Please bear with me since I am a noob at html.
Let's say I have a local directory called website saved inside my local Downloads folder, and inside this website directory I have an html file called page.html
Inside the website directory, I also have another directory called folder
Inside the folder directory, I have an html file called page2.html
In the html code for page.html, there is this line of code:
<a href="/website/folder/page2.html">page 2</a>
When I open page.html locally in a web browser, the file path name is file:///Users/myuser/Downloads/website/page.html.
When I then click that page 2 link on the webpage, it brings me to file:///website/folder/page2.html instead of the correct path file:///Users/myuser/Downloads/website/folder/page2.html so it doesn't work.
I know I could change the href link in page.html to file:///Users/myuser/Downloads/website/folder/page2.html but I want this link to work even if I move the website directory into a different local directory. For example, the href link would work whether I have the website directory inside my Downloads, Desktop, or Documents folder, or even if I saved this website directory onto a different PC.
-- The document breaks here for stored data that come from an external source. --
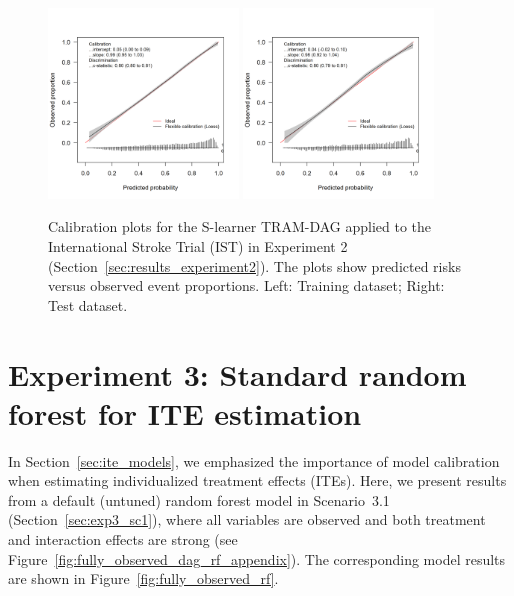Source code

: \begin{figure}[htbp]
\centering
\includegraphics[width=0.45\textwidth]{img/results_IST/IST_TRAM_DAG_slearner_train_calibration_plot.png}
\includegraphics[width=0.45\textwidth]{img/results_IST/IST_TRAM_DAG_slearner_test_calibration_plot.png}
\caption{Calibration plots for the S-learner TRAM-DAG applied to the International Stroke Trial (IST) in Experiment 2 (Section~\ref{sec:results_experiment2}). The plots show predicted risks versus observed event proportions. Left: Training dataset; Right: Test dataset.}
\label{fig:calibration_IST_TRAM_DAG}
\end{figure}


\clearpage


\section{Experiment 3: Standard random forest for ITE estimation} \label{sec:default_rf_ite}

In Section~\ref{sec:ite_models}, we emphasized the importance of model calibration when estimating individualized treatment effects (ITEs). Here, we present results from a default (untuned) random forest model in Scenario~3.1 (Section~\ref{sec:exp3_sc1}), where all variables are observed and both treatment and interaction effects are strong (see Figure~\ref{fig:fully_observed_dag_rf_appendix}). The corresponding model results are shown in Figure~\ref{fig:fully_observed_rf}.

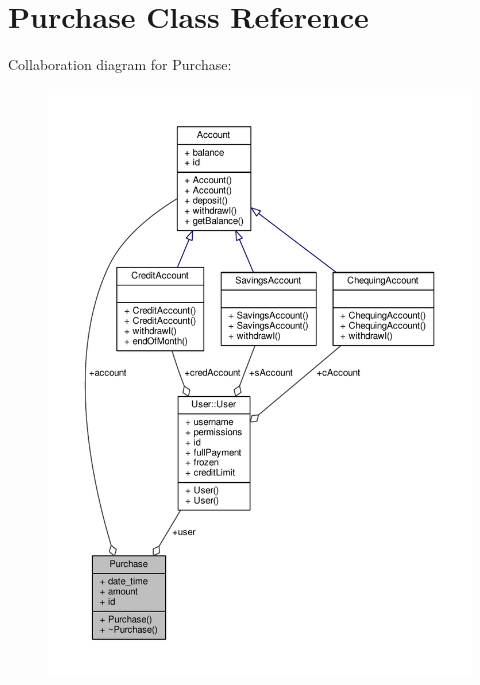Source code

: \hypertarget{classPurchase}{\section{Purchase Class Reference}
\label{classPurchase}
}


Collaboration diagram for Purchase\-:
\nopagebreak
\begin{figure}[H]
\begin{center}
\leavevmode
\includegraphics[width=350pt]{classPurchase__coll__graph}
\end{center}
\end{figure}
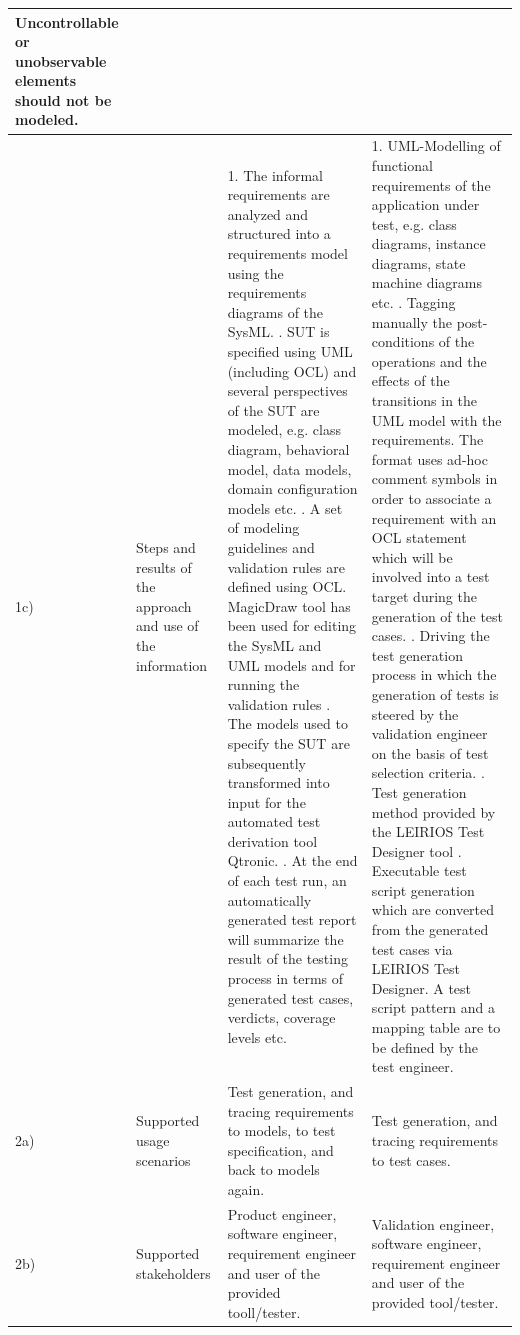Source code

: \begin{landscape}
\begin{small}
\begin{longtable}{ p{0.5cm} | p{2.5cm} | p{9cm} | p{9cm} }
\newline Uncontrollable or unobservable elements should not be modeled.\\
\hline
1c) & Steps and results of the approach and use of the information & 1. The informal requirements are analyzed and structured into a requirements model using the requirements diagrams of the SysML.
\newline 2. SUT is specified using UML (including OCL) and several perspectives of the SUT are modeled, e.g. class diagram, behavioral model, data models, domain configuration models etc. 
\newline 3. A set of modeling guidelines and validation rules are defined using OCL. MagicDraw tool has been used for editing the SysML and UML models and for running the validation rules
\newline 4. The models used to specify the SUT are subsequently transformed into input for the automated test derivation tool Qtronic. 
\newline 5. At the end of each test run, an automatically generated test report will summarize the result of the testing process in terms of generated test cases, verdicts, coverage levels etc.
& 1. UML-Modelling of functional requirements of the application under test, e.g. class diagrams, instance diagrams, state machine diagrams  etc.
\newline2. Tagging manually the post-conditions of the operations and the effects of the transitions in the UML model with the requirements. The format uses ad-hoc comment symbols in order to associate a requirement with an OCL statement which will be involved into a test target during the generation of the test cases.
\newline3. Driving the test generation process in which the generation of tests is steered by the validation engineer on the basis of test selection criteria.
\newline4. Test generation method provided by the LEIRIOS Test Designer tool
\newline5. Executable test script generation which are converted from the generated test cases via LEIRIOS Test Designer. A test script pattern and a mapping table are to be defined by the test engineer.\\
\hline
2a) & Supported usage scenarios& Test generation, and tracing requirements to models, to test specification, and back to models again.& Test generation, and tracing requirements to test cases. \\
\hline
2b) & Supported stakeholders & Product engineer, software engineer, requirement engineer and user of the provided tooll/tester.  & Validation engineer, software engineer, requirement engineer and user of the provided tool/tester. \\

\end{longtable}
\end{small}
\end{landscape}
Is there a way to word the href link so that this can happen?
CodePudding user response:
You’ll need to use href="../page.html" in your page2.html file.
Image from Mozilla at the before-mentioned URLs
You can skip certain parts at the beginning of a URL, which will give you a relative URL. These parts will be replaced by the user agent (the browser) from the current location.
For example, you can use scheme-relative URLs:
<a href="//myhost.example.com/page.html">
If the page containing that code is served via https, the link will also be completed to https: https://myhost.example.com/page.html. If it’s served via ftp, it will complete to ftp://myhost.example.com/page.html.
The same goes for other parts, and when referencing other pages from the same site, you would use path-relative URLs.
Absolute and relative paths
Now, concerning the path part of a URL, there is also a distinction between absolute paths and relative paths, just like in your operating system.
<a href="/page.html"> is using an absolute path. This means go to the root directory of the same drive or host, to find page.html.
In your case, the page2.html is delivered from file:///Users/myuser/Downloads/website/folder/page2.html.
So when you use a path beginning with / (absolute), it will refer to the root of the drive, so basically C:\ and complete to file:///page.html.
<a href="../page.html"> now is a relative path, relative to the current location. It’s saying go up one directory to find page.html.
So with the same location as before, this will complete to
file:///Users/myuser/Downloads/website/page.html.